• Work to do:
1. Retype the passage from the comment on the Denholm study, starting at "What Denholm says" and ending at "conventional baseload plants.".
2. Answer these questions from the comment on the Denholm study:
(a) What range have past estimates of an upper limit for wind covered?
(b) Which area does the comment name as having excellent wind resources?
(c) According to the quoted passage on nuclear, what waste do nuclear plants produce?

• Passage shown:
Your citation of Denholm is a hoot. It is a study of the feasibility of using wind and CAES as a baseload system and the effect of that use on the overall potential of wind as a part of our energy mix. In the past estimates of an upper limit for wind have ranged from 10-20% penetration due to its intermittent nature. Denhom states "The creation of baseload wind energy systems using wind generation and storage can increase the economic penetration of wind energy far beyond the 10-20% levels commonly quoted (2). In addition, baseload wind energy systems are easily integrated into power systems with limited operational flexibility, such as those that lack a significant amount of fast-responding gas and hydroelectric generation. These types of power systems are common in the midwestern United States, an area with excellent wind resources."

What Denholm says about nuclear in that article is this: "Nuclear plants produce radioactive waste products and present risk of accidents and weapons proliferation. These concerns have caused many to seek alternative power sources that can provide the same capacity factor, output stability, and reliability of conventional baseload plants.

• Data lines:
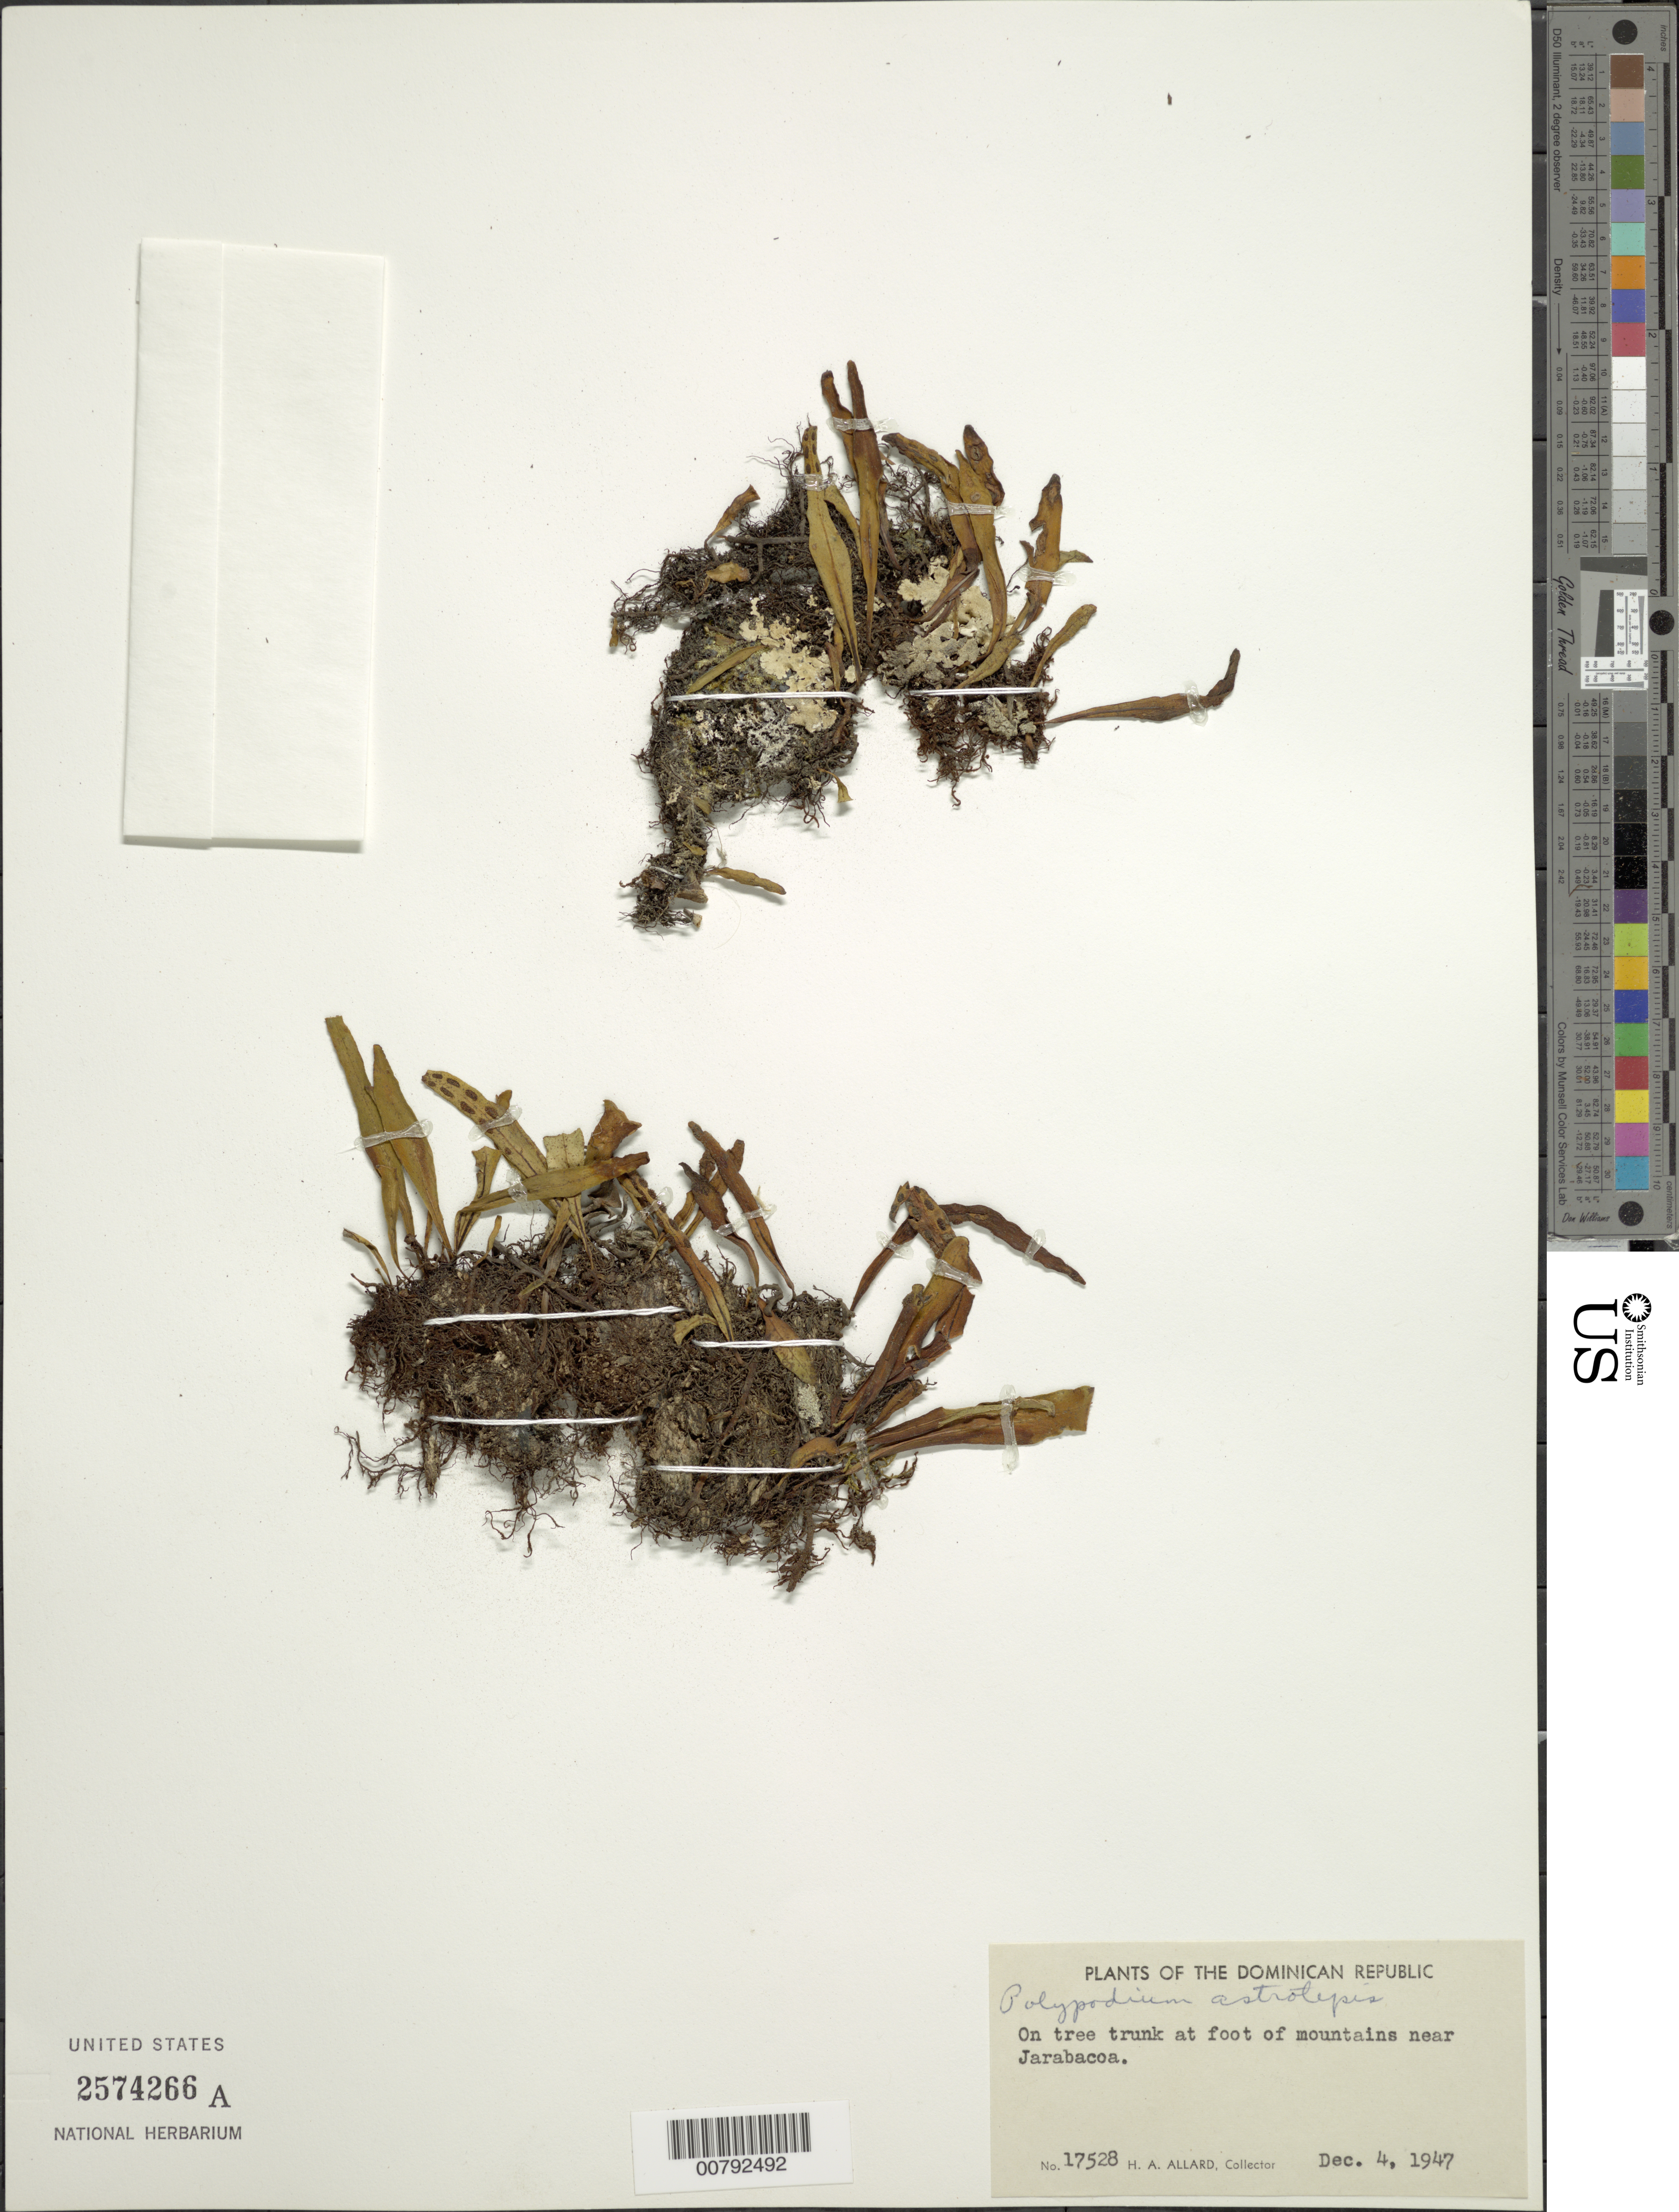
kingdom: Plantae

• Solutions in order:
1.
What Denholm says about nuclear in that article is this: "Nuclear plants produce radioactive waste products and present risk of accidents and weapons proliferation. These concerns have caused many to seek alternative power sources that can provide the same capacity factor, output stability, and reliability of conventional baseload plants.

2.
(a) 10-20% penetration
(b) The midwestern United States
(c) Radioactive waste products